Mobile technology is an incredible thing. When I went to E3, the only things I put in my messenger bag for appointments and the floor was a composition book and my iPhone (and other basic necessities, like energy bars, water, a charging cable, etc.). Almost all of my photos and videos were taken using my iPhone, but I still had to take most of my notes in the composition book. While the iPhone’s software keyboard is by far the best of the mobile software keyboards, there is a limit to how fast I can take comprehensible notes on it. That’s where a device like the Freedom i-Connex Keyboard comes in.
The Freedom i-Connex Keyboard’s biggest selling point is its compact fold-up design. At 6.4 x 4 x 0.75 inches when folded and put away in its leather storage sleeve, it’s no larger than a small paperback book, which makes taking it on the go much easier. Open, it extends to 12.6 x 4 x .038 inches, giving you a nice amount of space to spread your fingers and start typing. There is a lock on the keyboard when you fold it open to prevent it from folding closed if placed on an uneven surface. It is a standard QWERTY layout with F-keys and six dedicated media/device control keys. Now comes the main drawback: the six dedicated media/device control keys don’t work perfectly with the iPhone, and they can not be customized or configured in any other ways. Being able to set custom hotkeys would have made this the perfect mobile keyboard.

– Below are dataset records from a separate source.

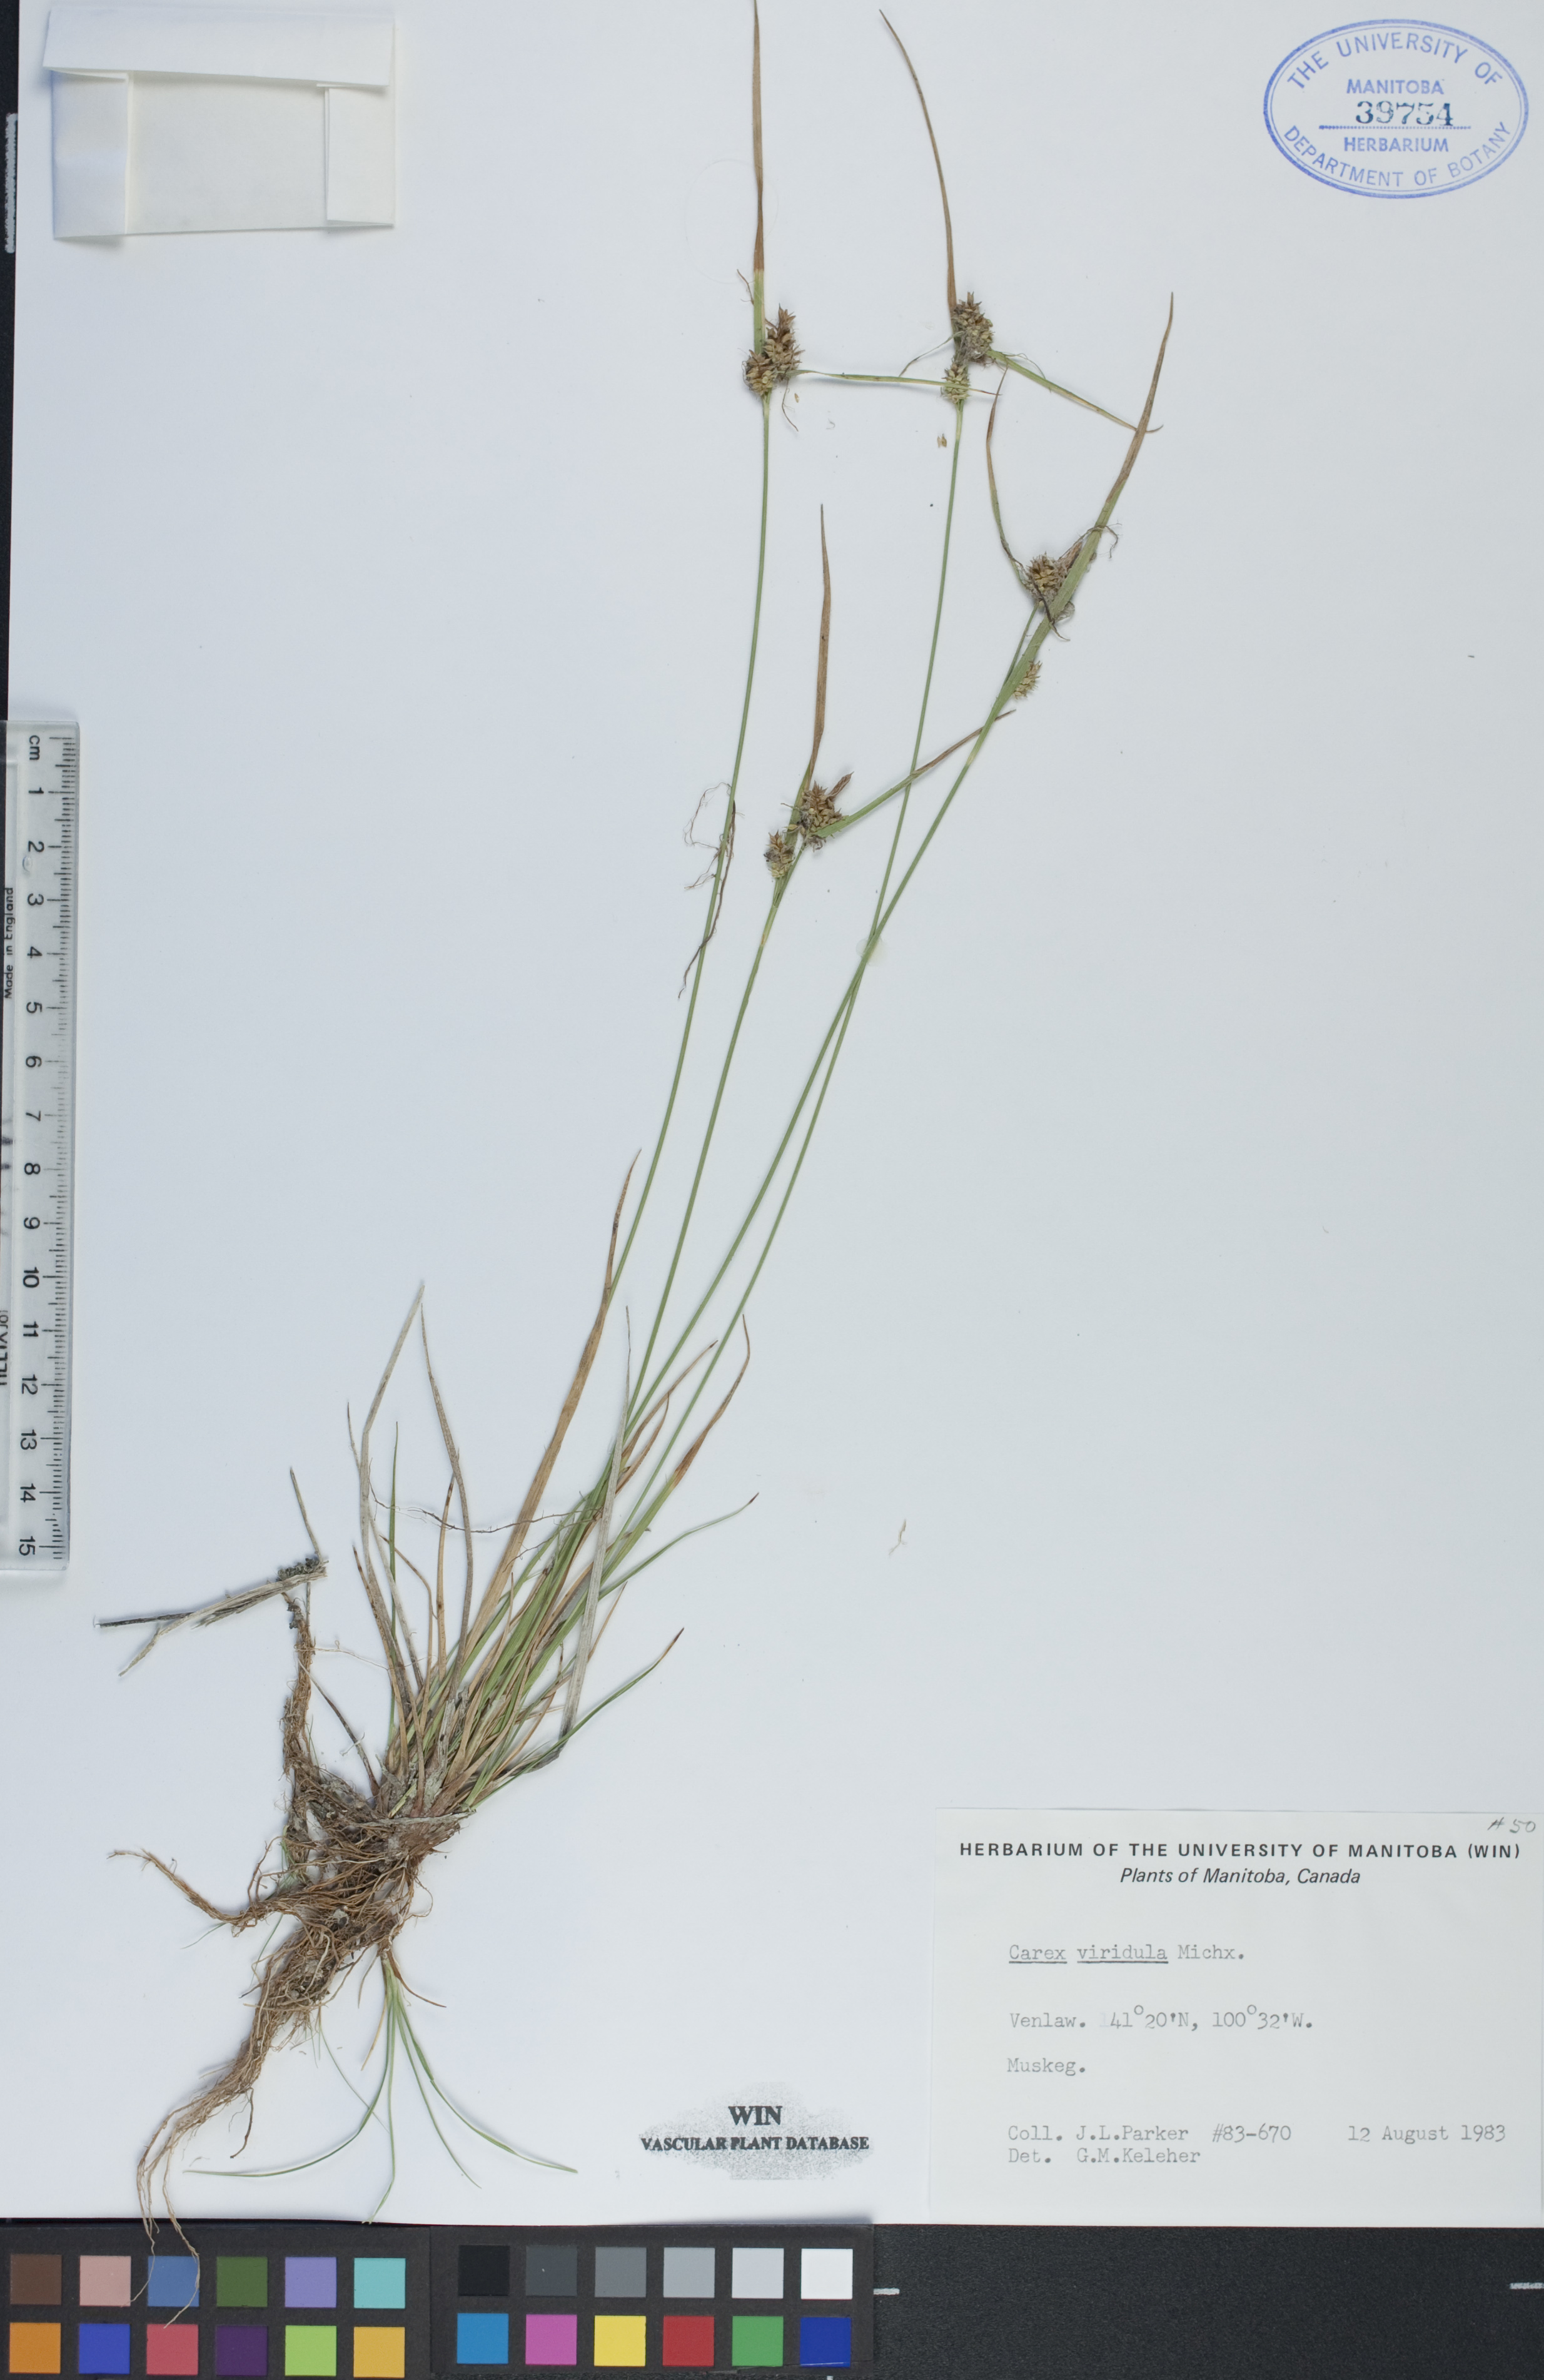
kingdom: Plantae
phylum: Tracheophyta
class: Liliopsida
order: Poales
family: Cyperaceae
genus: Carex
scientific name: Carex oederi
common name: Common & small-fruited yellow-sedge
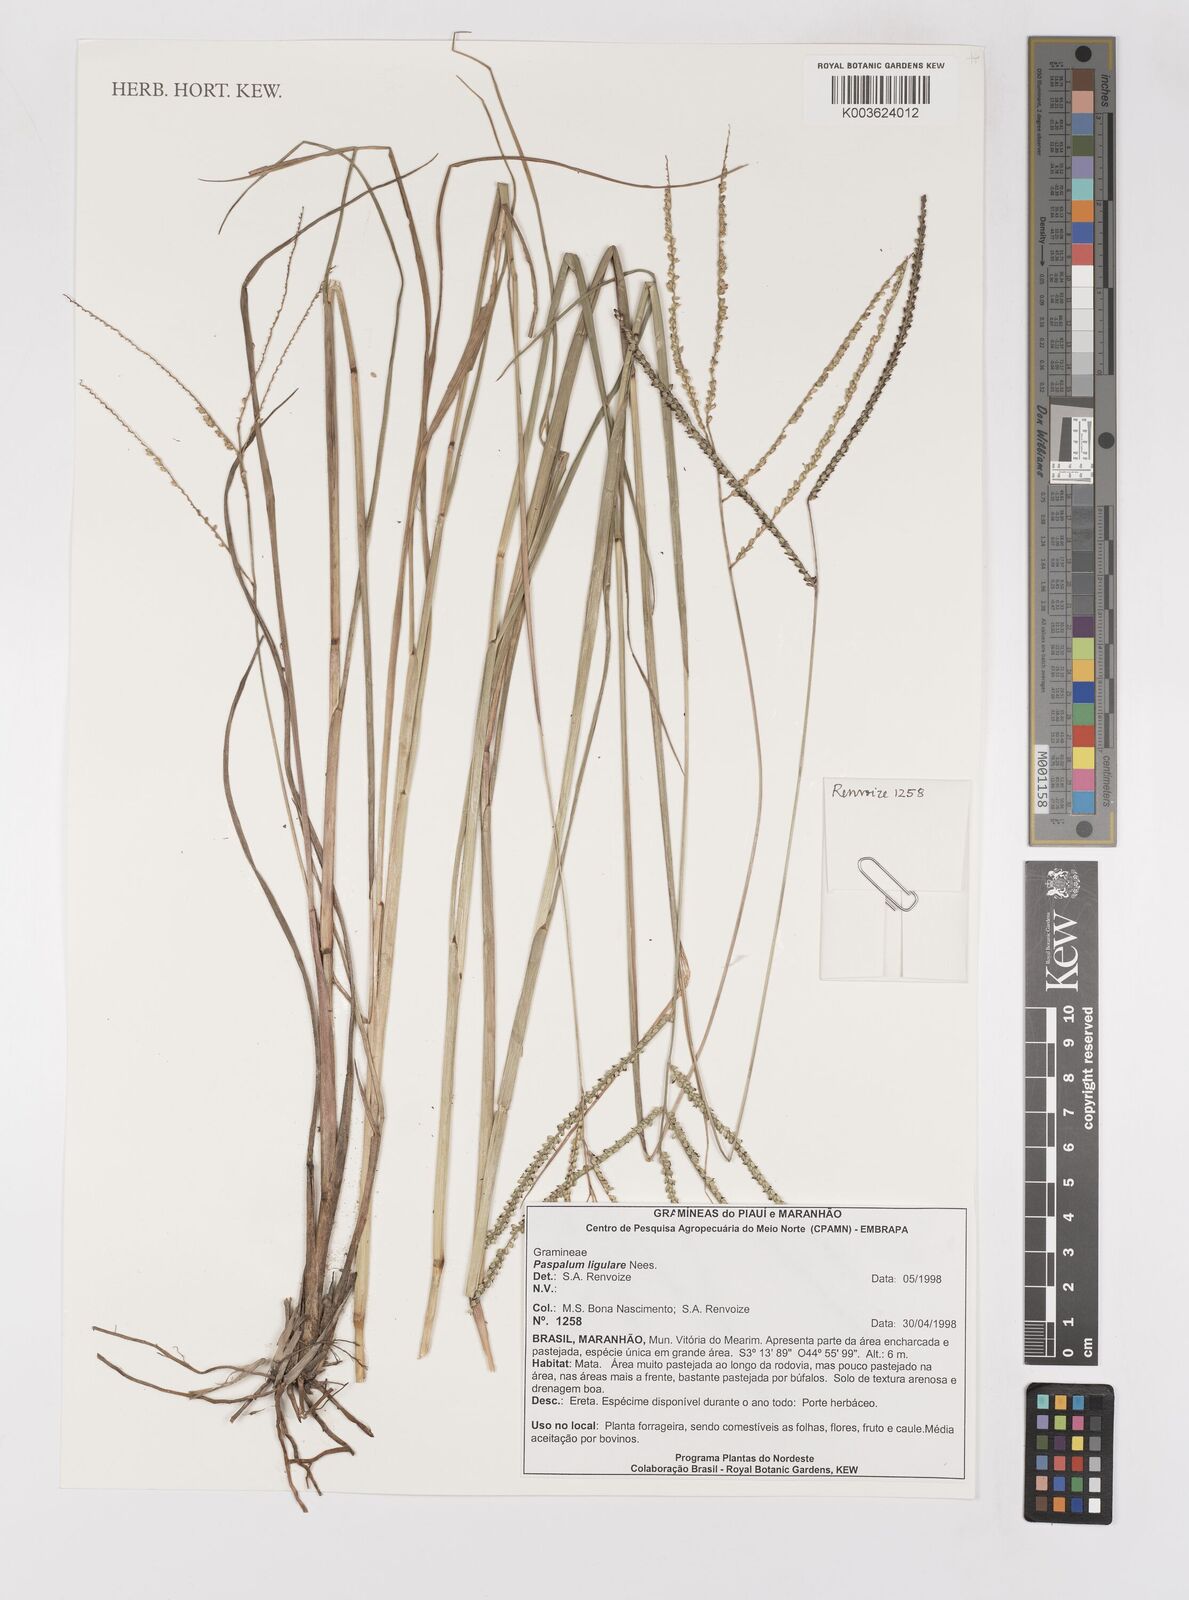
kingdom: Plantae
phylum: Tracheophyta
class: Liliopsida
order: Poales
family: Poaceae
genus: Paspalum
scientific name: Paspalum ligulare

They keyboard itself functions very well. They keys are responsive, and after you get past the slight learning curve of some modified key sizes and locations, you’ll be typing along faster than you could hope to do on the software keyboard. Now, you probably won’t get up to your normal keyboard typing speed because of the smaller form factor, but it’s leaps and bounds faster than the alternative. The aforementioned dedicated media/device control keys do work in certain cases. The media keys generally work well to control my iPhone’s music app, and the home button does, in fact, return me to the home screen. There is, however, no functionality beyond that from my experience.
Our original plan was to use these keyboards during E3 in order to make our lives easier and gather intensive experience for building the review. Unfortunately, due to a bit of a problem with overseas shipping, the keyboards arrived at our house while we were at E3, so our planned intensive use never came to fruition. Since E3, however, I have found that the i-Connex has still been nigh-invaluable. From taking review notes while playing Backbreaker Vengeance and Bastion to simply jotting down the various stray thoughts that pop into my head, the i-Connex has saved time and increased my accuracy. Now, at $69.99 it is a bit pricey, considering you can get an Apple bluetooth keyboard for the same cost. The benefit of the i-Connex comes from its compact design and its built-in phone stand. If you’re planning on buying a keyboard for your mobile device, and you want something compact, the i-Connex is a great choice.